Wir laden herzlich zum CASA Invited Talk am Donnerstag, den 5. Februar 2026 ein. Die CASA Invited Talks dauern in der Regel etwa eine Stunde und werden von einer offenen Diskussion mit dem Publikum gefolgt. Die Reihe zielt darauf ab, den Dialog zu fördern und neue Perspektiven in der Cybersicherheitsforschung zu eröffnen.
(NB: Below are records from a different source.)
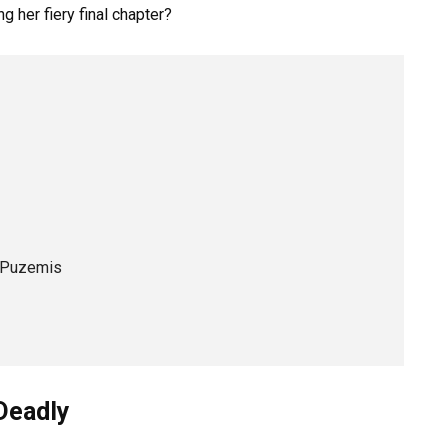
g her fiery final chapter?
y Puzemis
Deadly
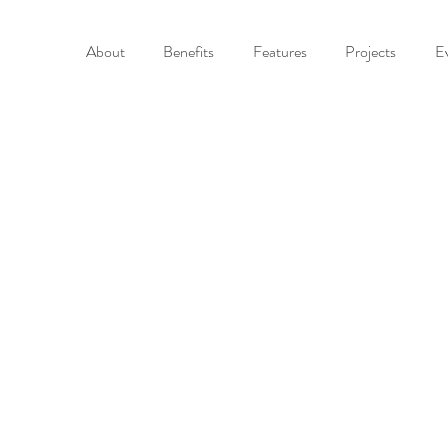
About
Benefits
Features
Projects
E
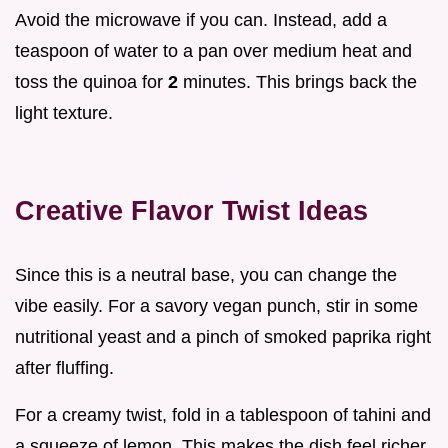
Avoid the microwave if you can. Instead, add a
teaspoon of water to a pan over medium heat and
toss the quinoa for
2
minutes. This brings back the
light texture.
Creative Flavor Twist Ideas
Since this is a neutral base, you can change the
vibe easily. For a savory vegan punch, stir in some
nutritional yeast and a pinch of smoked paprika right
after fluffing.
For a creamy twist, fold in a tablespoon of tahini and
a squeeze of lemon. This makes the dish feel richer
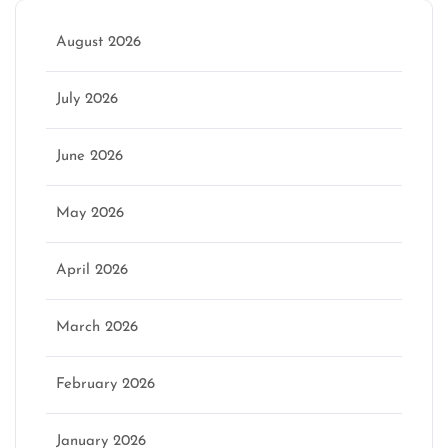
August 2026
July 2026
June 2026
May 2026
April 2026
March 2026
February 2026
January 2026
When: 05.02.2026, 10:00 Uhr
Where: Open Space, MC (EG)
Abstract: The wide adoption of deep neural networks (DNNs) raises the question of how can we equip them with a desired cryptographic functionality (e.g, to decrypt an encrypted input, to verify that this input is authorized, or to embed a secret backdoor which alters the DNN's normal operation). The problem is that cryptographic primitives are typically designed to run on digital computers that use Boolean gates to map sequences of bits to sequences of bits, whereas DNNs are a special type of analog computer that uses linear mappings and ReLUs to map vectors of real numbers to vectors of real numbers. This discrepancy between the discrete and continuous computational models raises two fundamental questions: How can we implement standard cryptographic primitives as DNNs, and whether DNN implementations of secure cryptosystems remain secure in the new setting, in which an attacker can ask the DNN to process a message whose ``bits'' are arbitrary real numbers. In this paper we lay the foundations of this new area of research, defining the meaning of correctness and security for implementations of cryptographic primitives as ReLU-based DNNs. We then show that the natural implementations of block ciphers as DNNs can be broken in linear time by using such nonstandard inputs (this attack was experimentally tested in the case of full round AES-128, and had 100% success rate). Finally, we develop a new method for implementing any desired cryptographic functionality as a standard ReLU-based DNN in a provably secure and correct way. Our novel protective technique has very low overhead (a constant number of additional layers and a linear number of additional neurons), and is completely practical.
Based on joint work together with David Gerault, Anna Hambitzer, and Adi Shamir that will be presented at Eurocrypt 2026.
Bio: Eyal Ronen is a faculty member at Tel Aviv University’s School of Computer Science. My research interests are in cybersecurity and applied cryptography. I am interested in analyzing and designing real-world implementations of cryptographic and security protocols and primitives (both in software and hardware). In particular, my research spans side-channel attacks (e.g., power analysis and cache attacks), cryptographic protocols (e.g., TLS and WPA3), cryptanalysis of cryptographic primitives (e.g., AES), machine learning security, IoT security, and password-based authentication.